Politique

Craintes d’un nouveau Garde révolutionnaire : division en Irak autour de la loi sur le Hachd al-Chaabi


Une profonde division domine la scène politique irakienne à propos du vote sur un projet de loi concernant la Commission du Hachd al-Chaabi, visant à la transformer en institution sécuritaire intégrée.

Certains y voient l’aboutissement du processus d’intégration du Hachd al-Chaabi, tandis que d’autres redoutent la création d’un « Garde révolutionnaire irakien », susceptible de menacer l’équilibre national et d’offrir une couverture légale à des factions liées à l’Iran pour renforcer leur influence politique et militaire.

Le Parlement irakien s’apprête à voter sur ce projet de loi controversé qui transformerait le Hachd al-Chaabi d’une structure temporaire placée sous l’autorité du Premier ministre, en une institution sécuritaire permanente dotée d’une organisation propre, d’un budget indépendant et d’une académie militaire. Le texte élèverait également le statut de son dirigeant, Faleh al-Fayyad — sous sanctions américaines — au rang de ministre et membre du Conseil de sécurité nationale.

Cette initiative a provoqué une vive controverse interne ainsi qu’une forte opposition américaine et occidentale, Washington y voyant une consolidation de l’influence iranienne au sein de l’appareil sécuritaire irakien.
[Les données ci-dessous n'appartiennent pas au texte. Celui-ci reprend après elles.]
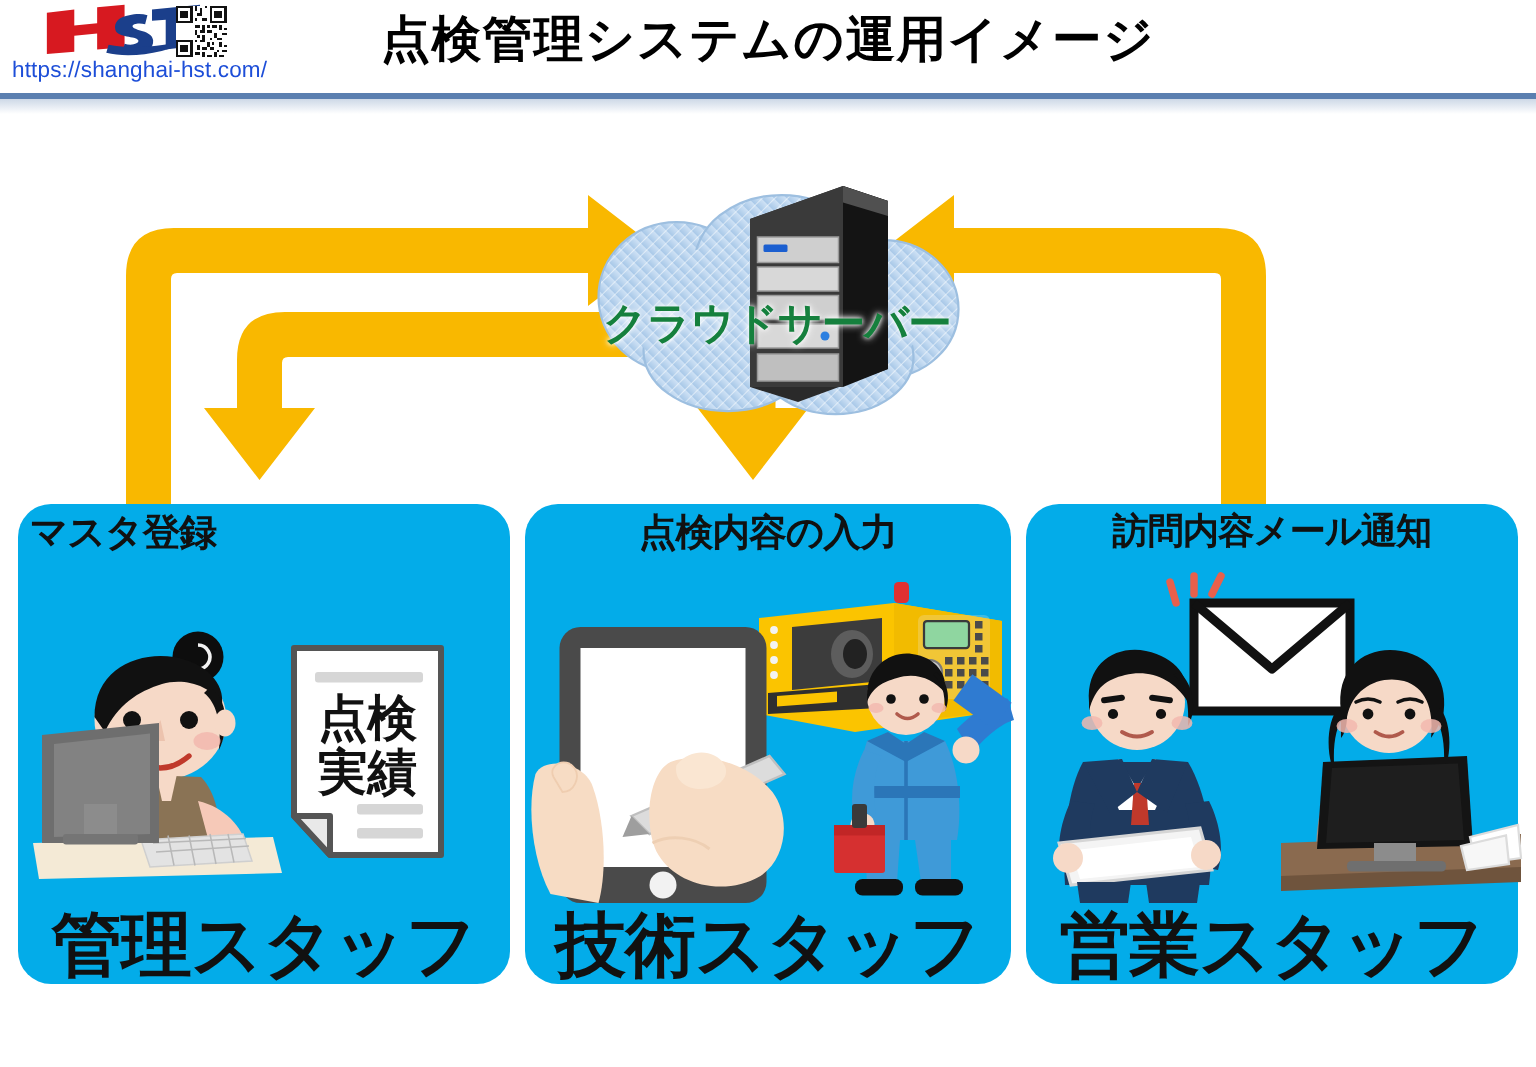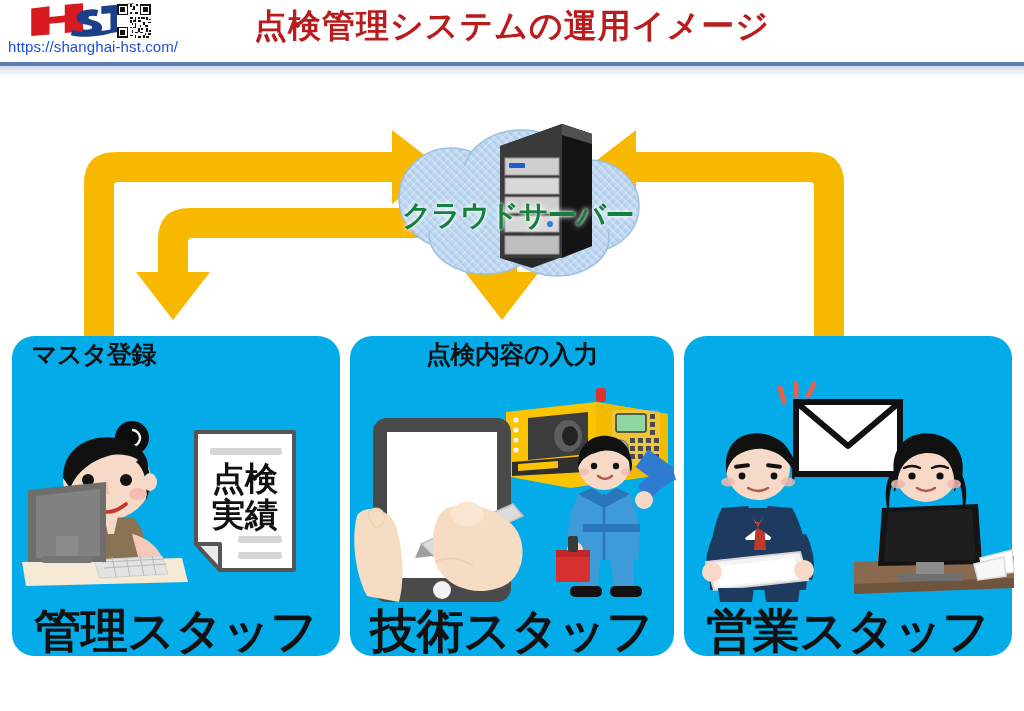"点検管理システムの運用イメージ" .page-title { color: #b91c1c -> #000000 }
La nouvelle loi prolonge celle de 2016 qui avait intégré le Hachd aux forces armées officielles sous l’autorité du Premier ministre, sans en préciser toutefois la structure, la retraite et les avantages.

Un débat sur la « légitimité » du Hachd

Pour Nizar al-Abadi, analyste proche du courant chiite au pouvoir, « le nouveau texte comble ces lacunes et place les combattants du Hachd sur un pied d’égalité juridique avec les autres institutions sécuritaires ». Selon lui, les objections américaines constituent une « ingérence injustifiée dans une affaire purement interne ».

Al-Abadi estime que la loi n’est pas seulement sécuritaire mais également politique, puisqu’elle pourrait redéfinir l’équilibre des forces lors des élections prévues en novembre prochain.

Selon Amer al-Fayez, chef de l’alliance Tasmim, 135 députés avaient déjà signé une demande de session extraordinaire pour approuver la loi, dont certains élus sunnites.

Le spectre dun « Garde révolutionnaire irakien »

Pour Akram al-Assaf, député sunnite de l’alliance Siyada, le projet vise à donner au Hachd un statut parallèle à l’armée avec une autonomie financière et de commandement. Selon lui, certaines dispositions pourraient permettre à des factions du Hachd de constituer leurs propres branches militaires (terrestres, navales, aériennes), alimentant les inquiétudes sur de futurs affrontements entre le Hachd et l’armée régulière, comme lors des récents incidents autour de Bagdad.

Il avertit : « La loi transformerait le Hachd en Garde révolutionnaire irakien, menaçant l’équilibre national et légitimant l’influence politique et militaire de groupes liés à l’Iran ».

Al-Assaf a également révélé que Washington avait menacé d’imposer des sanctions économiques sur des institutions irakiennes, dont la banque Rafidain et la société pétrolière SOMO, si le projet était adopté.

La position kurde

Jwan Abdullah Omar, députée du Parti démocratique du Kurdistan (PDK), estime qu’un consensus national est nécessaire avant d’adopter la loi. Elle insiste sur la nécessité d’exclure les factions armées du Hachd, rappelant que certaines ont été accusées d’attaques de drones contre des sites pétroliers et gaziers du Kurdistan.

Une loi sous pression internationale

Malgré le soutien du Premier ministre Mohammed Shia al-Soudani, qui considère le Hachd comme une « institution militaire officielle irakienne », les États-Unis ont exprimé leurs vives inquiétudes. Washington accuse certaines factions du Hachd — telles que Kataeb Hezbollah, Asaïb Ahl al-Haq ou Harakat Hezbollah al-Nujaba, toutes classées terroristes par les États-Unis — de continuer à mener des attaques contre des troupes américaines et des civils irakiens.

Des responsables américains ont prévenu que l’adoption de la loi entraînerait des sanctions économiques, dans le cadre de la politique de « pression maximale » contre l’Iran.

De son côté, le ministre irakien des Affaires étrangères Fouad Hussein a mis en garde contre le « mauvais timing » du projet, affirmant qu’il risquait d’approfondir les tensions régionales et de provoquer une nouvelle crise économique.